### SUPPLIED DATA

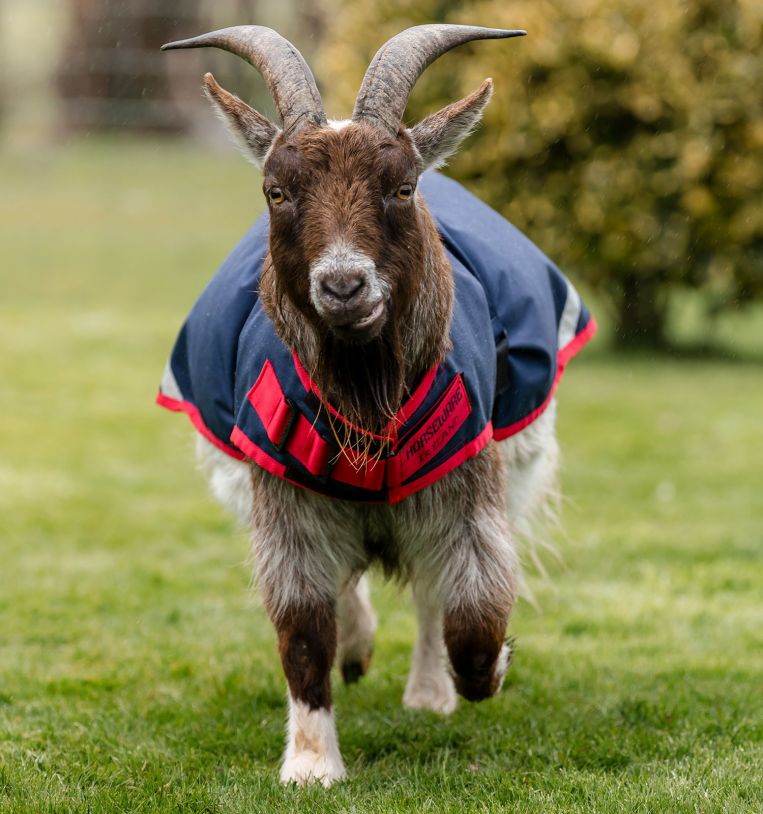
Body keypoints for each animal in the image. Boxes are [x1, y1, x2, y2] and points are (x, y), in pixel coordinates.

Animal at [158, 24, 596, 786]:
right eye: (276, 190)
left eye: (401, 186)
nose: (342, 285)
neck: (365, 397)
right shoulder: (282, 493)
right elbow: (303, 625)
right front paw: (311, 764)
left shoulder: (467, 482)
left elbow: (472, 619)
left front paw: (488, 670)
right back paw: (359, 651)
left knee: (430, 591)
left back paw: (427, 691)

--

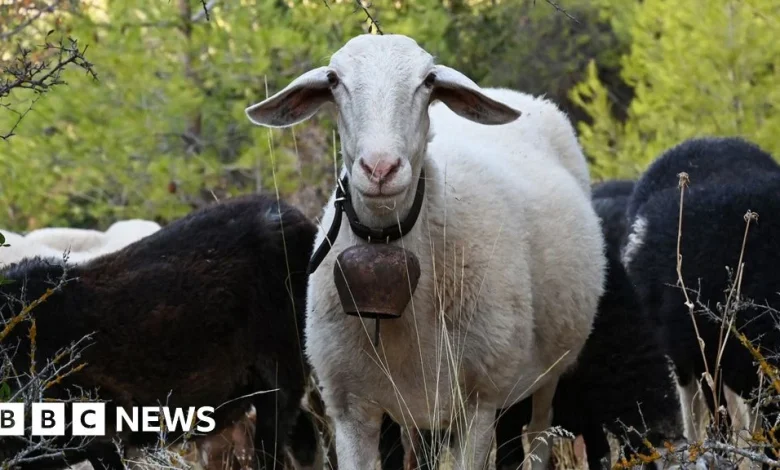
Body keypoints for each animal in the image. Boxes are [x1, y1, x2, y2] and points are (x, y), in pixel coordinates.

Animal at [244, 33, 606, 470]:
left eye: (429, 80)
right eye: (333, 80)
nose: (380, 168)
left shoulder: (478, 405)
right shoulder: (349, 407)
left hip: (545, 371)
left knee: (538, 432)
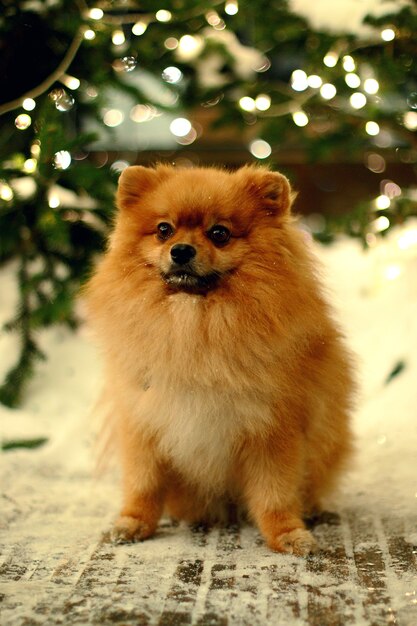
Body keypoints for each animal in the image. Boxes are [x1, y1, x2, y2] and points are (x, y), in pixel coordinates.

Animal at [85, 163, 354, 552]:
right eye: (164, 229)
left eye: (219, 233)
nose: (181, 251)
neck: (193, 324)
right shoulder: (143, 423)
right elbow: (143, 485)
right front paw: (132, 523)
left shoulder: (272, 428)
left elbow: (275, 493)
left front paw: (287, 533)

==

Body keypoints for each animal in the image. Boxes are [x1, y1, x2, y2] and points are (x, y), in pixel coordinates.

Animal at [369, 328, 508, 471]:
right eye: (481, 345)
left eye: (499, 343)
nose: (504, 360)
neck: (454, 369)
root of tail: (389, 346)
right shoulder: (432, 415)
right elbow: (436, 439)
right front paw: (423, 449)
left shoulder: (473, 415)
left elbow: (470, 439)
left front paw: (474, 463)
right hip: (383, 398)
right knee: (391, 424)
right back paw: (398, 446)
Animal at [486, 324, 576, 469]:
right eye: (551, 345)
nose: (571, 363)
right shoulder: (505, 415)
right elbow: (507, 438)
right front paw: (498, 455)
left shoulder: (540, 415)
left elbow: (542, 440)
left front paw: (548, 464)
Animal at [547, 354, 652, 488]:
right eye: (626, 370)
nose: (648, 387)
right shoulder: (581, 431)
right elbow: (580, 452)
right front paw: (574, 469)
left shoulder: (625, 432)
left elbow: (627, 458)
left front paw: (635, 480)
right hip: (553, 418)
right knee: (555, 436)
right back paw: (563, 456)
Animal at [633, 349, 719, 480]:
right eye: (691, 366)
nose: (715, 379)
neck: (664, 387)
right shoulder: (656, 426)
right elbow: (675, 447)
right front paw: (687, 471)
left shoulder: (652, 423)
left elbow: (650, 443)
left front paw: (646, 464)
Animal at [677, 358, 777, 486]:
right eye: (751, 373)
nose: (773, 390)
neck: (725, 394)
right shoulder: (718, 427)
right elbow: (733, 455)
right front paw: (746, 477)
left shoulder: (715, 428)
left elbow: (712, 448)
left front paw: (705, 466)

### TASK OBJECTIVE
Find the line with "right knee: (391, 424)" in the material above. Reproduce it and each line after it up to and including the line with "left front paw: (705, 466)".

### RESPONSE FOR THIS EXERCISE
right knee: (391, 424)
right back paw: (398, 446)
Animal at [486, 324, 576, 469]:
right eye: (551, 345)
nose: (571, 363)
right shoulder: (505, 415)
right elbow: (507, 438)
right front paw: (498, 455)
left shoulder: (540, 415)
left elbow: (542, 440)
left front paw: (548, 464)
Animal at [547, 354, 652, 488]:
right eye: (626, 370)
nose: (648, 387)
right shoulder: (581, 431)
right elbow: (580, 452)
right front paw: (574, 469)
left shoulder: (625, 432)
left elbow: (627, 458)
left front paw: (635, 480)
right hip: (553, 418)
right knee: (555, 436)
right back paw: (563, 456)
Animal at [633, 349, 719, 480]:
right eye: (691, 366)
nose: (715, 379)
neck: (664, 387)
right shoulder: (656, 426)
right elbow: (675, 447)
right front paw: (687, 471)
left shoulder: (652, 423)
left elbow: (650, 443)
left front paw: (646, 464)
Animal at [677, 358, 777, 486]:
right eye: (751, 373)
nose: (773, 390)
neck: (725, 394)
right shoulder: (718, 427)
right elbow: (733, 455)
right front paw: (746, 477)
left shoulder: (715, 428)
left elbow: (712, 448)
left front paw: (705, 466)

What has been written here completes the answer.